Glycemic dysregulation in patients with SCZ was not associated with PRS. This suggests that the mechanisms of hyperglycemia or diabetes are at least partly independent from genetic predisposition to SCZ. Our findings show that the change in HbA1c level can be caused by at least in part due to PRS, late age of illness onset, male gender, and increased body mass index and diastolic blood pressure.
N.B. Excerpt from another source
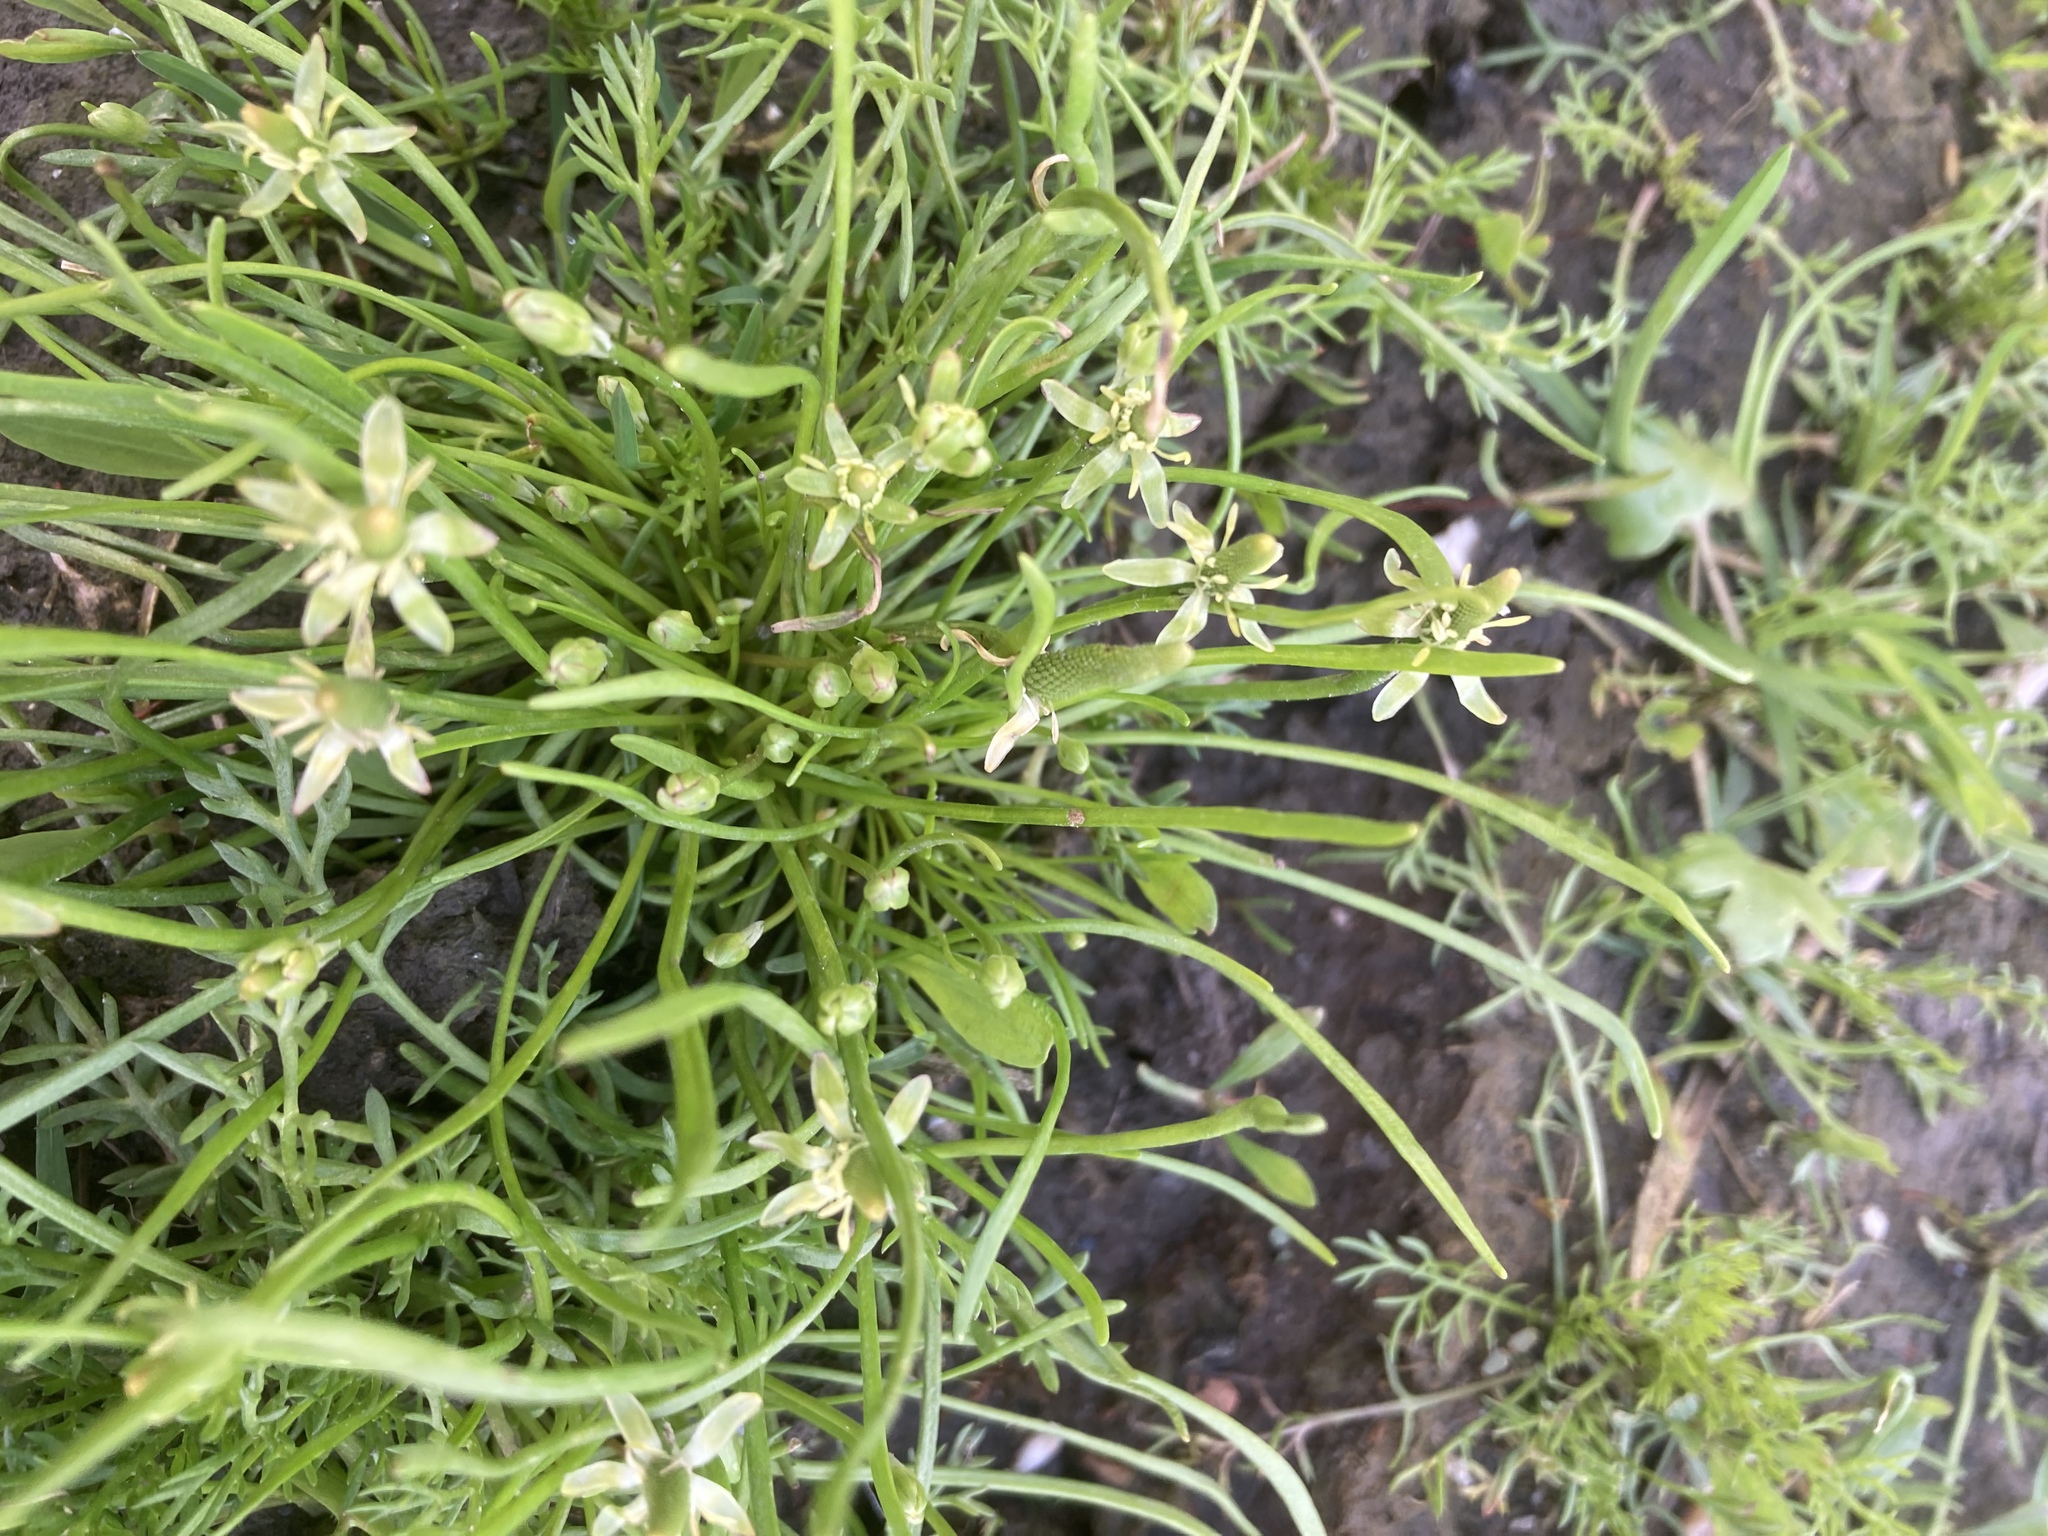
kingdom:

2 型糖尿病(T2D)是精神分裂症(SCZ)患者常见的合并症。尽管可以认为涉及共同的基因、环境因素或它们的相互作用效应,但潜在的病理生理机制尚未完全阐明。本研究调查了 SCZ 的多基因风险评分(PRS)与糖化血红蛋白(HbA1c)之间的关联,同时调整了 T2D 的多基因风险评分(PRS)和临床及人口统计学协变量。
从遗传风险和精神病结局(GROUP)队列研究中提取了 1129 名非情感性精神病患者的基因型、临床和人口统计学数据。糖化血红蛋白(HbA1c)为结果。使用标准方法计算 PRS。应用单变量和多变量线性回归分析来估计关联。此外,还进行了基于多重插补的敏感性分析。经过多次检验校正后,双侧 p 值≤.003 被认为发现了关联的证据。
在 1129 名患者中,75.8%为男性,中位年龄 29 岁。平均(标准差)HbA1c 水平为 35.1(5.9)mmol/mol。HbA1c 水平升高与 PRS 增加之间没有关联(调整后的回归系数(aβ)= 0.69,标准误差(SE)= 0.77,p 值=.37)。另一方面,HbA1c 水平升高与 PRS 增加之间存在关联(aβ= 0.93,SE= 0.32,p 值=.004),体重指数(aβ= 0.20,SE= 0.08,p 值=.01),舒张压(aβ= 0.08,SE= 0.04,p 值=.03),首发精神病的晚期年龄(aβ= 0.19,SE= 0.05,p 值=.0004)和男性性别(aβ= 1.58,SE= 0.81,p 值=.05)。经过多次检验校正后,HbA1c 水平升高与首发精神病的晚期年龄之间存在关联的证据。未观察到 PRS 和抗精神病药物之间存在交互作用效应的证据。基于多重插补的敏感性分析提供了与完整病例分析一致的结果。
SCZ 患者的血糖失调与 PRS 无关。这表明高血糖或糖尿病的机制至少部分独立于 SCZ 的遗传易感性。我们的研究结果表明,HbA1c 水平的变化至少部分归因于 PRS、疾病发病年龄晚、男性、体重指数增加和舒张压升高。